University officials plan to expand the concourse and add more restrooms, escalators and points of access to the arena to help congestion. New seats may be put into the lower bowl section, and if funds permit, the upper bowl seats may be replaced too.

If additional funds can be raised, Newcomb would love to see a roof replacement and more locker rooms and office space — perhaps even an addition that could house other amenities, like a club. Eye-catching amenities, like nightclubs and video screens, have been proposed for other stadium and arena projects in recent years.

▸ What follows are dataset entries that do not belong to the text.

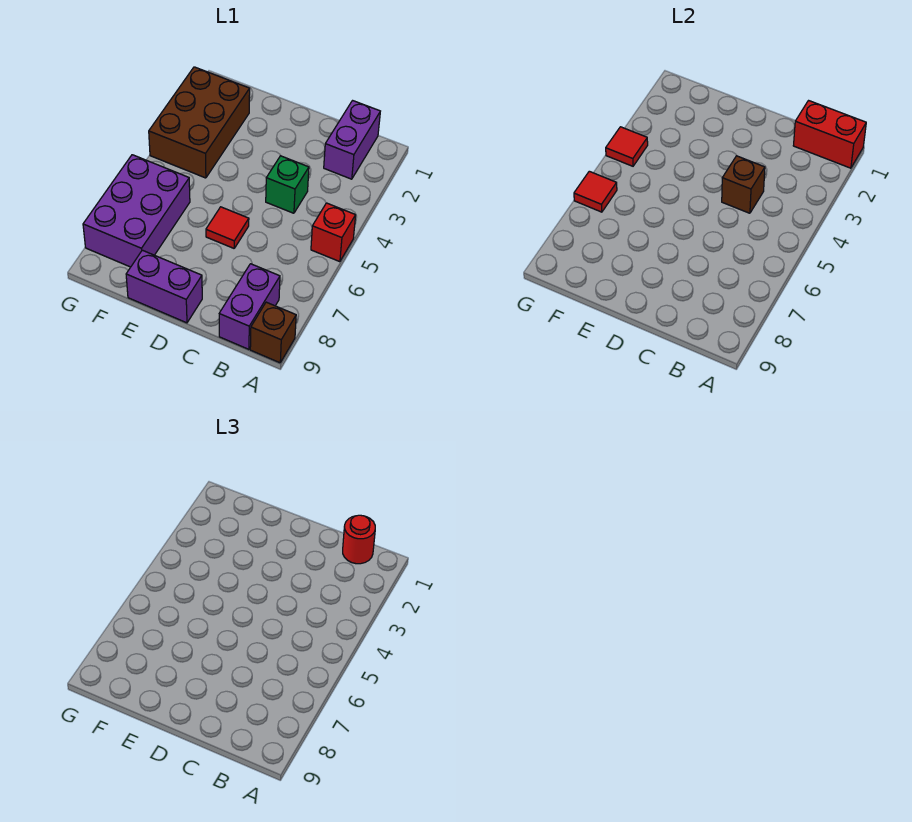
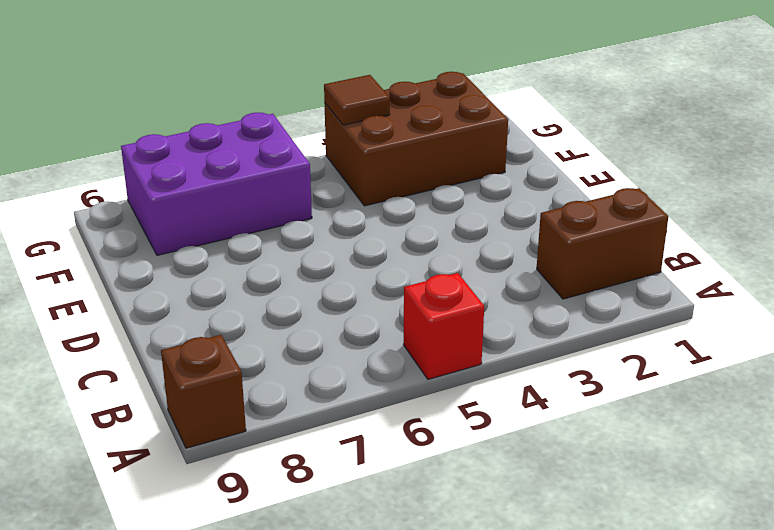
brown 1x2 brick [537,188,668,299] -> purple 1x2 brick [324,101,380,179]
brown 1x1 tile [324,75,390,125] -> red 1x1 tile [606,127,648,166]
none -> purple 1x2 brick [219,264,280,349]
none -> green 1x1 brick [266,156,309,213]
none -> red 1x1 tile [206,207,249,248]

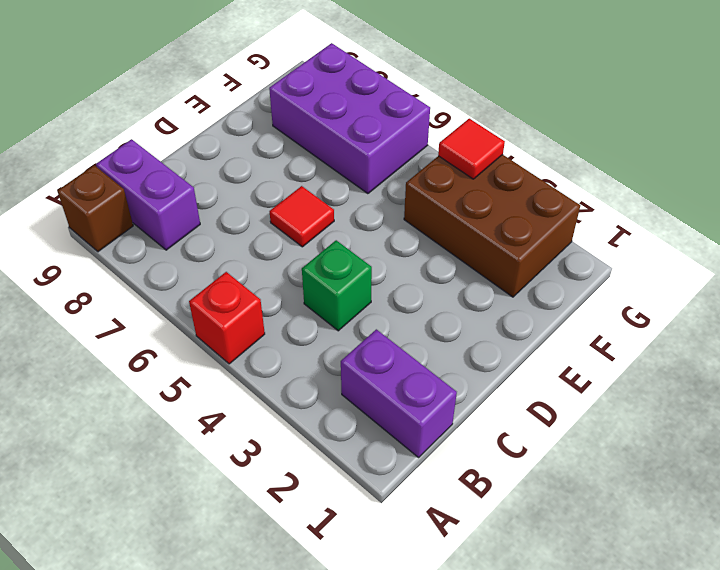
none -> purple 1x2 brick [126,250,202,323]
none -> red 1x2 brick [793,101,866,168]
none -> brown 1x1 brick [722,156,765,213]

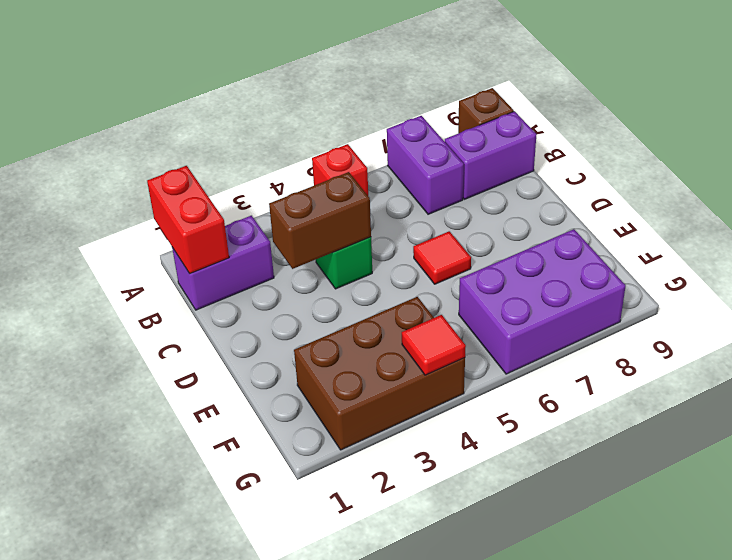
purple 1x2 brick [387,116,464,214] -> purple 1x2 brick moved to [126,250,202,323]
brown 1x2 brick [269,172,371,269] -> brown 1x1 brick [722,156,765,213]
none -> red 1x1 tile [574,171,617,212]
none -> red 1x1 round brick [343,515,375,564]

“Obviously, we’d love to spend the money on fancy things like that,” Newcomb said. “But right now, a lot of the money will go into vital systems because if our electrical or fans break down, we’re not doing any shows. This is our house, so we’re going to have to spend money to make those things more efficient.”

New amenities or not, the Thomas & Mack has proven a reliable venue, officials said. It’s become a model not only for other arenas in town, but also for a new on-campus football stadium proposed for the corner of Harmon Avenue and Swenson Street.

Just like the Thomas & Mack gave way to more events, the UNLV stadium — if built — could spur bigger events to relocate to Las Vegas.

“Thirty years ago, the Thomas & Mack allowed the community to bring more events to Las Vegas. A big stadium would do that as well,” Bomotti said. “We look at the Thomas & Mack as a model for what a stadium can do for Las Vegas and UNLV.”